Pour François Perl, il faut effectivement bien plus travailler sur les causes de l’incapacité de travail et sur la prévention. Quant au travail de nuit, il est considéré comme extrêmement pathogène : "On sait qu’une femme qui travaille de nuit voit son risque d’être victime d’un cancer du sein augmenter de 40%."

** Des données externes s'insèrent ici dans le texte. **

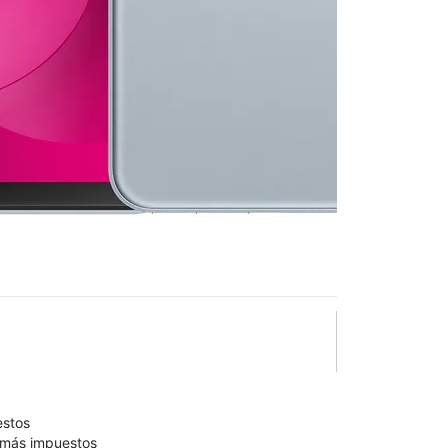
n T-Mobile
Columbia
h Ave
lo está confirmado como disponible para comprar. Última
olumn of small thumbnails. Selecting a thumbnail will change the main 
estos
9 más impuestos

Certificats de complaisance ?

Le directeur de Solidaris balaie l’idée reçue qu’on assiste à d’importants volumes de certificats de complaisance. "L’Inami avait étudié la question et révélé que 1 voire 2% des médecins prescrivait des incapacités supérieures à la moyenne, mais il est question ici d’incapacités de courte durée. En cas d’absence prolongée, il est bien plus difficile de tricher, dans la mesure où le médecin-conseil est impliqué".

Trop de burn-out ?

Le stress est souvent cité comme le facteur principal de la souffrance au travail. Un stress qui peut, dans certains cas, mener au burnout et à de longues incapacités de travail. Clarisse Ramackers est d’avis que le stress ne peut pas être uniquement imputé au milieu du travail. "Nos vies sont de plus en plus chargées, que ce soit en tant que parents qu’en tant que citoyens. La pression est constamment présente, de manière générale. Le milieu du travail se transforme et cette transition est énergivore… Il y a lieu d’accompagner ces processus de changement dans les entreprises".

François Perl relativise ce phénomène de burn-out. "Les certificats médicaux pour burn-out ne représentent que 7 à 8% de l’ensemble des arrêts de travail supérieurs à 1 an. Ils concernent des personnes qui peuvent donc reprendre le travail relativement facilement, ou alors ils basculent dans des dépressions longues".

Revoir le trajet de réintégration ?

"A l’heure actuelle, le parcours de réintégration après une maladie de longue durée n’est autre qu’une machine à licencier" estime François Perl. Par exemple, les employeurs ne sont pas obligés de reprendre un employé à mi-temps après une longue maladie. De facto, c’est une manière de faciliter les licenciements puisqu’il n’y a pas d’indemnité versée.

Pour Clarisse Ramackers, l’employeur assume des fonctions sociétales. Il y a tout le volet des formations mais aussi de réintégration des travailleurs. Il ne faut pas sous-estimer la difficulté à réintégrer un travailleur après une longue absence, pendant laquelle l’entreprise peut avoir fortement changé.